Our situation: Rasch measurement is an analysis tool that can provide validity evidence for instruments that attempt to measure student learning or other psychosocial behaviors, regardless if tools are newly created, modified, or previously developed. Rating scales are exceedingly common among psychosocial instruments and properly functioning rating scales are critical to effective measurement. Rasch measurement can help investigate this.
Methodological literature review: Aside from using Rasch measurement from the beginning to help create rigorous new measurement instruments, researchers can also benefit from employing Rasch measurement on previously developed instruments that had not included Rasch measurement during development. This article is focused on Rasch measurement's unique analysis of rating scales.
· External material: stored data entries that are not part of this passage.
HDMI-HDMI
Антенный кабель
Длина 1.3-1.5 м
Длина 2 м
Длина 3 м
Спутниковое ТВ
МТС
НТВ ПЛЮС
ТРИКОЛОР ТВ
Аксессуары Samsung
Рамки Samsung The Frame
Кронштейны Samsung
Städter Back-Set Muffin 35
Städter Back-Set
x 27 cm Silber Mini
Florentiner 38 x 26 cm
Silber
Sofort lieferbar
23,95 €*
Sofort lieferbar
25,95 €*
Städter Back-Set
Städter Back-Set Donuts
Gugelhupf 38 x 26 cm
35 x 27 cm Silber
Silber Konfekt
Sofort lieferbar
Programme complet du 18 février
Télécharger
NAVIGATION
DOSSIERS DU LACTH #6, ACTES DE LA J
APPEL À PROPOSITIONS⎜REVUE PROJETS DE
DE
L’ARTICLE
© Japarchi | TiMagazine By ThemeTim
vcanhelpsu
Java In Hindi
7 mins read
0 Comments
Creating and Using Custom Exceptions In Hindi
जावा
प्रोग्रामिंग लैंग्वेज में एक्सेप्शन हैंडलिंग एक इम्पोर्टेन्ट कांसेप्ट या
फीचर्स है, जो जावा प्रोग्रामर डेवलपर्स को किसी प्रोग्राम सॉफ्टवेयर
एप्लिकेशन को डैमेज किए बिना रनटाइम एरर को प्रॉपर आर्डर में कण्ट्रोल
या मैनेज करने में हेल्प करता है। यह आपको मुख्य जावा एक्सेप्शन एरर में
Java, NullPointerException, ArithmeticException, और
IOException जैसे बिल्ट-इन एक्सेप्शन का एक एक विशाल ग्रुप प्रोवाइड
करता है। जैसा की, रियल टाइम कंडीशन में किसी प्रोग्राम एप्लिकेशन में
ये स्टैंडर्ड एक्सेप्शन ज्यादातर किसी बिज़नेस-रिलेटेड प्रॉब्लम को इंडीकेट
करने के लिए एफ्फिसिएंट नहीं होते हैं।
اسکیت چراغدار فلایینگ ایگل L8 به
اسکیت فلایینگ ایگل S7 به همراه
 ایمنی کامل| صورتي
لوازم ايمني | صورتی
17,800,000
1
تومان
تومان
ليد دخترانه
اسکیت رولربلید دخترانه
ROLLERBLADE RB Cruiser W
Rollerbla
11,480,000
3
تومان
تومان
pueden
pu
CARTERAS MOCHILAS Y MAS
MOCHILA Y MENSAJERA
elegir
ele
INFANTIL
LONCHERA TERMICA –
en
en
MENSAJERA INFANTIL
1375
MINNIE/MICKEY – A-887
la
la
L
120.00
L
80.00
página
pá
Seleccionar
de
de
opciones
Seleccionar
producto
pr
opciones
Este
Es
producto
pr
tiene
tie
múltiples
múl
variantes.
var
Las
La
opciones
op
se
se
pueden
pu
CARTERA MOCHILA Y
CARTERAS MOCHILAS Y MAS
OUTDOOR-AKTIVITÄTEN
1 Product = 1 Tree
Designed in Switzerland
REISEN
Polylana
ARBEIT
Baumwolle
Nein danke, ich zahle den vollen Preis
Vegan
That is, Rasch measurement can uniquely help examine if and how an instrument's rating scale is functioning among newly studied respondents (who will likely differ from the originally researched sample).
Our recommendations and their application: After reviewing this article, the reader should be able to describe Rasch measurement, including how it is focused on fundamental measurement and how it differs from classical test theory and item-response theory, and reflect on situations in their own research where a Rasch measurement analysis might be helpful for generating validation evidence with a previously developed instrument.
Potential impact: In the end, Rasch measurement can offer a helpful, unique, rigorous approach to further developing instruments that scientifically measure, accurately and precisely.
Keywords: Rasch; Rasch measurement; Rating scales; Validity.